Work to complete :: In this exercise, every entry below is to be reproduced word for word.

Records for this task ::

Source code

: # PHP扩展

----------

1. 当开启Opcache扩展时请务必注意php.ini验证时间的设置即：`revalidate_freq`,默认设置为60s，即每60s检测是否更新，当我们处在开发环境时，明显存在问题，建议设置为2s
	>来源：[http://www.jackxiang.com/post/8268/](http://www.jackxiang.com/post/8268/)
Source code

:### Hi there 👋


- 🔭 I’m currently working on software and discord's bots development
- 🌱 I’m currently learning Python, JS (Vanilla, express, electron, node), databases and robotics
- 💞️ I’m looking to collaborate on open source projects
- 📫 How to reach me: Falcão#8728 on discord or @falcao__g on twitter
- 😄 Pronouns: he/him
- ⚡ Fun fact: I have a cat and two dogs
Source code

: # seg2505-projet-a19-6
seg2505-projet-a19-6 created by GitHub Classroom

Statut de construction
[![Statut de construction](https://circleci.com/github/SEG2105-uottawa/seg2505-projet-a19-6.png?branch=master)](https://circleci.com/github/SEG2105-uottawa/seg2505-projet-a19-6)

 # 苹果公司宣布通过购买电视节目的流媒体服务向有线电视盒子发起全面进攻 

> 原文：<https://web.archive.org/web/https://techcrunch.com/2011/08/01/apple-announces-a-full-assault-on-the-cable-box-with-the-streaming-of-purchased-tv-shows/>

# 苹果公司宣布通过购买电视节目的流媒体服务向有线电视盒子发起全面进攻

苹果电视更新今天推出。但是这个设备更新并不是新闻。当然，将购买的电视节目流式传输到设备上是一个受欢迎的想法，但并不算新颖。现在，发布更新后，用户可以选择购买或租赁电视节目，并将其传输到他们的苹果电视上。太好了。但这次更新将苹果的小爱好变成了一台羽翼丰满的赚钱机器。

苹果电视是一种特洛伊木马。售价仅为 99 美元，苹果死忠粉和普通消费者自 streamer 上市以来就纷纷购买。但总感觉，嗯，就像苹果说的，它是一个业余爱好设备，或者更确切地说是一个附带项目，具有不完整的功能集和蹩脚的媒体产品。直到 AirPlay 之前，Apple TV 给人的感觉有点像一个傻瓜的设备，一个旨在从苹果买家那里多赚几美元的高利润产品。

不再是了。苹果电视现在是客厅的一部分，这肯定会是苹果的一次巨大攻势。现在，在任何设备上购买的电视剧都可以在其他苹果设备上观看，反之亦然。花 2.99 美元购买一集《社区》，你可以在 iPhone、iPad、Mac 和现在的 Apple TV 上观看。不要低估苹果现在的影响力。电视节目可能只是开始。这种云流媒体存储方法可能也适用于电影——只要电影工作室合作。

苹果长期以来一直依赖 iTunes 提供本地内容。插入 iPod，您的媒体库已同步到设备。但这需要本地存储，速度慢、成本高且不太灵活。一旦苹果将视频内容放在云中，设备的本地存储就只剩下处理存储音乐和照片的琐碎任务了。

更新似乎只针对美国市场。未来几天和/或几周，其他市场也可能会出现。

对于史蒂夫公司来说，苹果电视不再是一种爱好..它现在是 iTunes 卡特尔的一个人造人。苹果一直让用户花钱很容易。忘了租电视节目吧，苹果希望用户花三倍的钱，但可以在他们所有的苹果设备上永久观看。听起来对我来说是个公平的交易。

Your solution ::
Source code

: # PHP扩展

----------

1. 当开启Opcache扩展时请务必注意php.ini验证时间的设置即：`revalidate_freq`,默认设置为60s，即每60s检测是否更新，当我们处在开发环境时，明显存在问题，建议设置为2s
	>来源：[http://www.jackxiang.com/post/8268/](http://www.jackxiang.com/post/8268/)
Source code

:### Hi there 👋


- 🔭 I’m currently working on software and discord's bots development
- 🌱 I’m currently learning Python, JS (Vanilla, express, electron, node), databases and robotics
- 💞️ I’m looking to collaborate on open source projects
- 📫 How to reach me: Falcão#8728 on discord or @falcao__g on twitter
- 😄 Pronouns: he/him
- ⚡ Fun fact: I have a cat and two dogs
Source code

: # seg2505-projet-a19-6
seg2505-projet-a19-6 created by GitHub Classroom

Statut de construction
[![Statut de construction](https://circleci.com/github/SEG2105-uottawa/seg2505-projet-a19-6.png?branch=master)](https://circleci.com/github/SEG2105-uottawa/seg2505-projet-a19-6)

 # 苹果公司宣布通过购买电视节目的流媒体服务向有线电视盒子发起全面进攻 

> 原文：<https://web.archive.org/web/https://techcrunch.com/2011/08/01/apple-announces-a-full-assault-on-the-cable-box-with-the-streaming-of-purchased-tv-shows/>

# 苹果公司宣布通过购买电视节目的流媒体服务向有线电视盒子发起全面进攻

苹果电视更新今天推出。但是这个设备更新并不是新闻。当然，将购买的电视节目流式传输到设备上是一个受欢迎的想法，但并不算新颖。现在，发布更新后，用户可以选择购买或租赁电视节目，并将其传输到他们的苹果电视上。太好了。但这次更新将苹果的小爱好变成了一台羽翼丰满的赚钱机器。

苹果电视是一种特洛伊木马。售价仅为 99 美元，苹果死忠粉和普通消费者自 streamer 上市以来就纷纷购买。但总感觉，嗯，就像苹果说的，它是一个业余爱好设备，或者更确切地说是一个附带项目，具有不完整的功能集和蹩脚的媒体产品。直到 AirPlay 之前，Apple TV 给人的感觉有点像一个傻瓜的设备，一个旨在从苹果买家那里多赚几美元的高利润产品。

不再是了。苹果电视现在是客厅的一部分，这肯定会是苹果的一次巨大攻势。现在，在任何设备上购买的电视剧都可以在其他苹果设备上观看，反之亦然。花 2.99 美元购买一集《社区》，你可以在 iPhone、iPad、Mac 和现在的 Apple TV 上观看。不要低估苹果现在的影响力。电视节目可能只是开始。这种云流媒体存储方法可能也适用于电影——只要电影工作室合作。

苹果长期以来一直依赖 iTunes 提供本地内容。插入 iPod，您的媒体库已同步到设备。但这需要本地存储，速度慢、成本高且不太灵活。一旦苹果将视频内容放在云中，设备的本地存储就只剩下处理存储音乐和照片的琐碎任务了。

更新似乎只针对美国市场。未来几天和/或几周，其他市场也可能会出现。

对于史蒂夫公司来说，苹果电视不再是一种爱好..它现在是 iTunes 卡特尔的一个人造人。苹果一直让用户花钱很容易。忘了租电视节目吧，苹果希望用户花三倍的钱，但可以在他们所有的苹果设备上永久观看。听起来对我来说是个公平的交易。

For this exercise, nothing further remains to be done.